Mexicans cast their votes on Sunday in the country’s largest ever elections, which were marred by violence.
A total of 38 candidates have been killed during the campaign – along with a similar number of party workers – as the drug cartels made their presence felt. Two people were killed at polling stations in the central state of Puebla on Sunday.
The elections have been widely hailed as historic, and not just because nearly 20,000 public posts – including all 629 congressional seats and the presidency – were at stake.
The elections have also underscored the advances of the drug cartels under Mr López Obrador. He promised to tamp down the country’s savage drug war and instead address the social and economic root causes of organised crime.
Instead, he has presided over more deaths at the hands of the cartels than any other Mexican president, with some parts of the country turning into no-go zones for security forces – unless they go in in force, heavily armed and in large numbers.
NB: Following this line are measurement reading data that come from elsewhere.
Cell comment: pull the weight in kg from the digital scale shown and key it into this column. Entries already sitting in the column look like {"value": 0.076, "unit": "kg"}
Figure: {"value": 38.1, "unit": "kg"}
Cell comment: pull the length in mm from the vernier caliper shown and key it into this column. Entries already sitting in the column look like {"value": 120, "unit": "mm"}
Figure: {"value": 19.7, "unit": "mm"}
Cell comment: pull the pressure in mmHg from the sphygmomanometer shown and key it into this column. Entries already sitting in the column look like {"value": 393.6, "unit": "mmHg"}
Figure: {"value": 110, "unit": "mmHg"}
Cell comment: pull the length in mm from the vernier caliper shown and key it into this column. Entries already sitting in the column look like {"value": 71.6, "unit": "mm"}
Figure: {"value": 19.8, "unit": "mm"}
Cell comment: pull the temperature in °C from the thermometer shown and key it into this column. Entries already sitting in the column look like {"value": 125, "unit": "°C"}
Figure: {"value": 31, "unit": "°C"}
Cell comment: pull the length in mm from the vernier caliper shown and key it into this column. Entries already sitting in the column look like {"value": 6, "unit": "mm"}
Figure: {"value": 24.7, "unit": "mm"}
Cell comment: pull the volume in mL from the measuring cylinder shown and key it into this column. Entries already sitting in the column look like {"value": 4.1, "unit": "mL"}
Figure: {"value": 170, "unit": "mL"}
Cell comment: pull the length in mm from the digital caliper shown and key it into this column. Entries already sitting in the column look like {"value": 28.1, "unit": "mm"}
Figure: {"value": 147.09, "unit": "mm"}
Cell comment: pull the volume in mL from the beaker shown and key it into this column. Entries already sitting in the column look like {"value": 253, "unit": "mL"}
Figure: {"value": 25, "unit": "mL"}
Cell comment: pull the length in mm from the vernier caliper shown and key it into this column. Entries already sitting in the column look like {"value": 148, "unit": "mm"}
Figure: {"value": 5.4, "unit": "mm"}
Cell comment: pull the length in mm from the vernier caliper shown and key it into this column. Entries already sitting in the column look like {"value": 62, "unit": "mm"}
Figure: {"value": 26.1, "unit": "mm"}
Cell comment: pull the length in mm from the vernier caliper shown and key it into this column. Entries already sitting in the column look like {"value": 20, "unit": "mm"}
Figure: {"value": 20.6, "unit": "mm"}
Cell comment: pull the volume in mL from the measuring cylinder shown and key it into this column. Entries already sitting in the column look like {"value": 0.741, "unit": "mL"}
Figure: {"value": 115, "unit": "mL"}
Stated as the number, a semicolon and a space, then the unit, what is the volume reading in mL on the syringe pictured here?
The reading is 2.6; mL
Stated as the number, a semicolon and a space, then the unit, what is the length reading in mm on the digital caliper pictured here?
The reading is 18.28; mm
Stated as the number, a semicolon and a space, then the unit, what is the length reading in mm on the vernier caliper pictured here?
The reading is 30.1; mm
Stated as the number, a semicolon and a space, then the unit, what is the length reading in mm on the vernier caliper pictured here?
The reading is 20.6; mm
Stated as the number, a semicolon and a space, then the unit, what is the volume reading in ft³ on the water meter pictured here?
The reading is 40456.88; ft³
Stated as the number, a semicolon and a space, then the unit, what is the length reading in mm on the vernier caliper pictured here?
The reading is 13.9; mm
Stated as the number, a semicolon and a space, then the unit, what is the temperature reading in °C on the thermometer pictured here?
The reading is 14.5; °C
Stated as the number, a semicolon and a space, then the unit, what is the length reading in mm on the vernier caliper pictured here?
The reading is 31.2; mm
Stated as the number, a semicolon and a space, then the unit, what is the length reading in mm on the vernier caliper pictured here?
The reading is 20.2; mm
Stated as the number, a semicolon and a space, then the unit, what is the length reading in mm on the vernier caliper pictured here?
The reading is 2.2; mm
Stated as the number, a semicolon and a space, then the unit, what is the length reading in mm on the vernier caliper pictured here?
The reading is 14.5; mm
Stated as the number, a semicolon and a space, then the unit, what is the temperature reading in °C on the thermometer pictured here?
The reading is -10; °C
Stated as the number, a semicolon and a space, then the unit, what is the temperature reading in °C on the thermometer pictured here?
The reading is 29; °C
His autocratic tendencies – including undermining the electoral agency and regularly attacking journalists by name in a country where dozens of media workers have been killed in recent years – have also united the opposition against him.
Ms Gálvez represented an electoral alliance of highly unusual bedfellows who were previously diehard political enemies. They include the leftist Democratic Revolution Party, the conservative National Action Party, and the politically amorphous Institutional Revolutionary Party that ruled Mexico for seven decades until 2000 – sometimes by rigging elections.
It remains to be seen whether Dr Sheinbaum will continue Mr López Obrador’s policies and polarising personal style, or seek to establish a softer image and be more open to dialogue with political opponents.